▶ _Problem to solve_
Copy out every line of the material below, character for character, apart from the pictures.

═════ Stored data

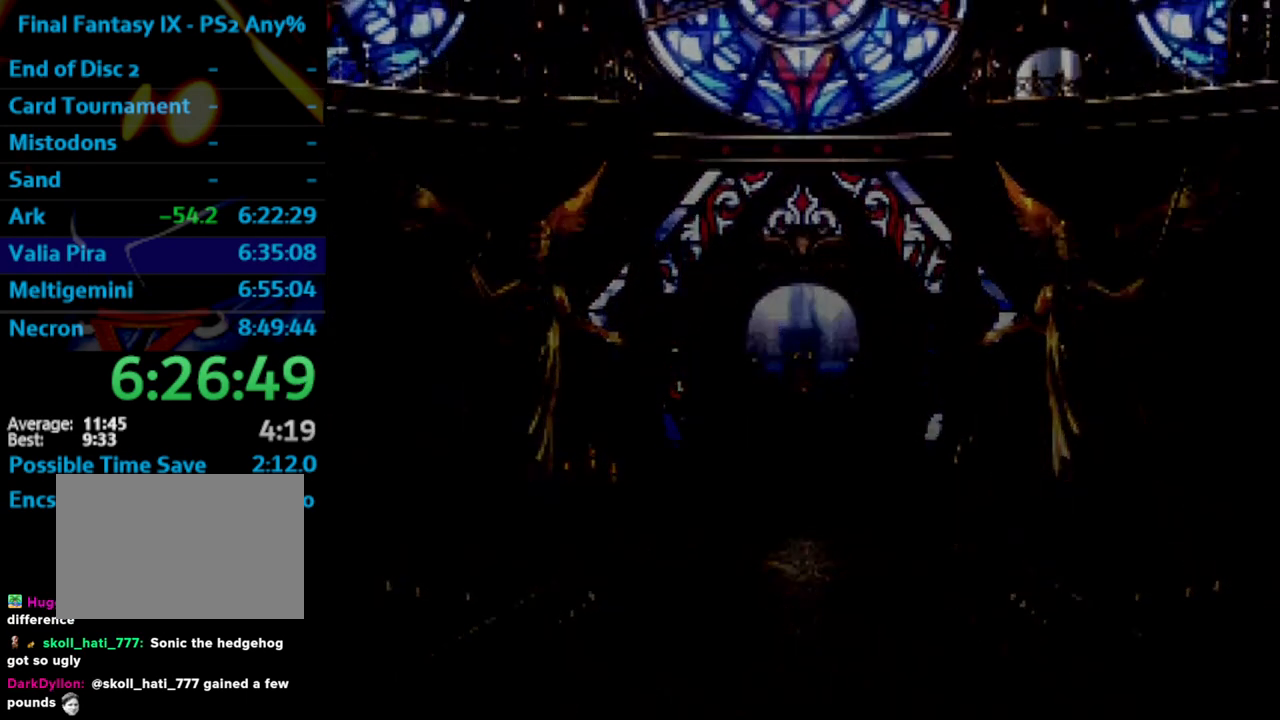
{"buttons": ["DPAD_UP", "DPAD_LEFT"], "left_stick": "center", "right_stick": "center", "events": [[483, "DPAD_LEFT", "down"]]}
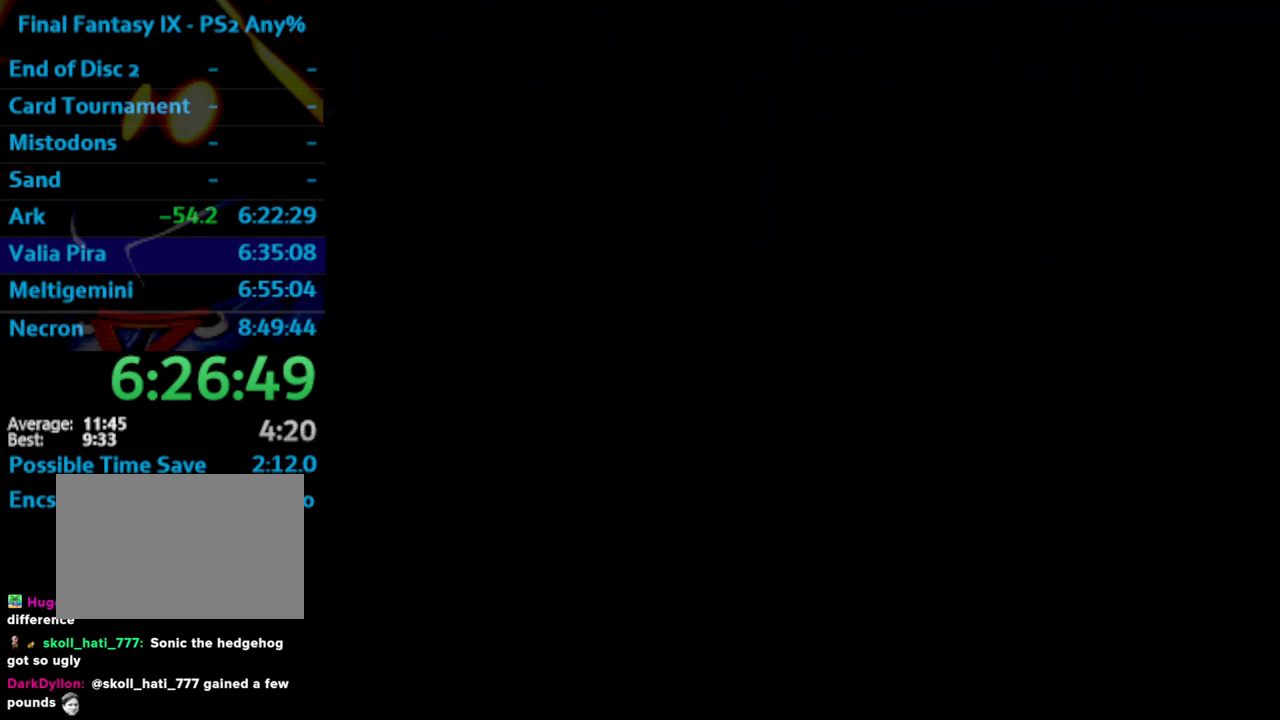
{"buttons": ["DPAD_LEFT"], "left_stick": "center", "right_stick": "center", "events": [[483, "DPAD_UP", "up"]]}
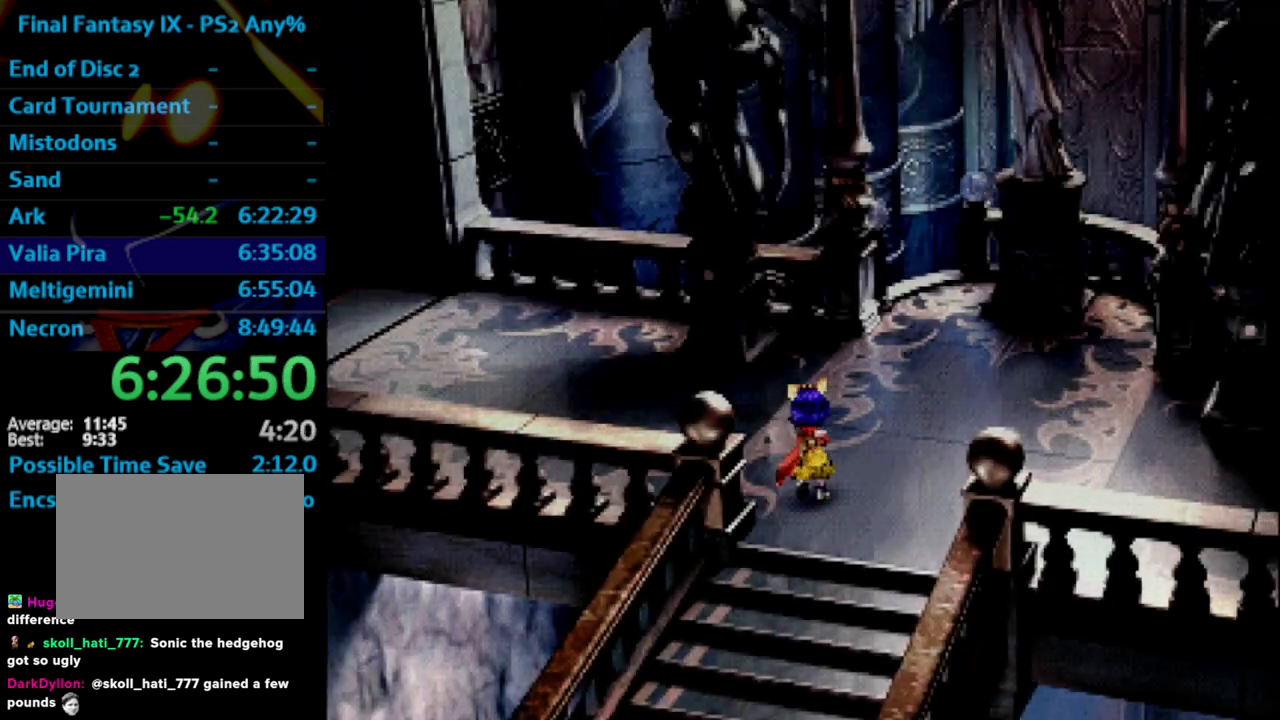
{"buttons": ["DPAD_LEFT"], "left_stick": "center", "right_stick": "center", "events": []}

══════════

▶ _Answer section_
{"buttons": ["DPAD_UP", "DPAD_LEFT"], "left_stick": "center", "right_stick": "center", "events": [[483, "DPAD_LEFT", "down"]]}
{"buttons": ["DPAD_LEFT"], "left_stick": "center", "right_stick": "center", "events": [[483, "DPAD_UP", "up"]]}
{"buttons": ["DPAD_LEFT"], "left_stick": "center", "right_stick": "center", "events": []}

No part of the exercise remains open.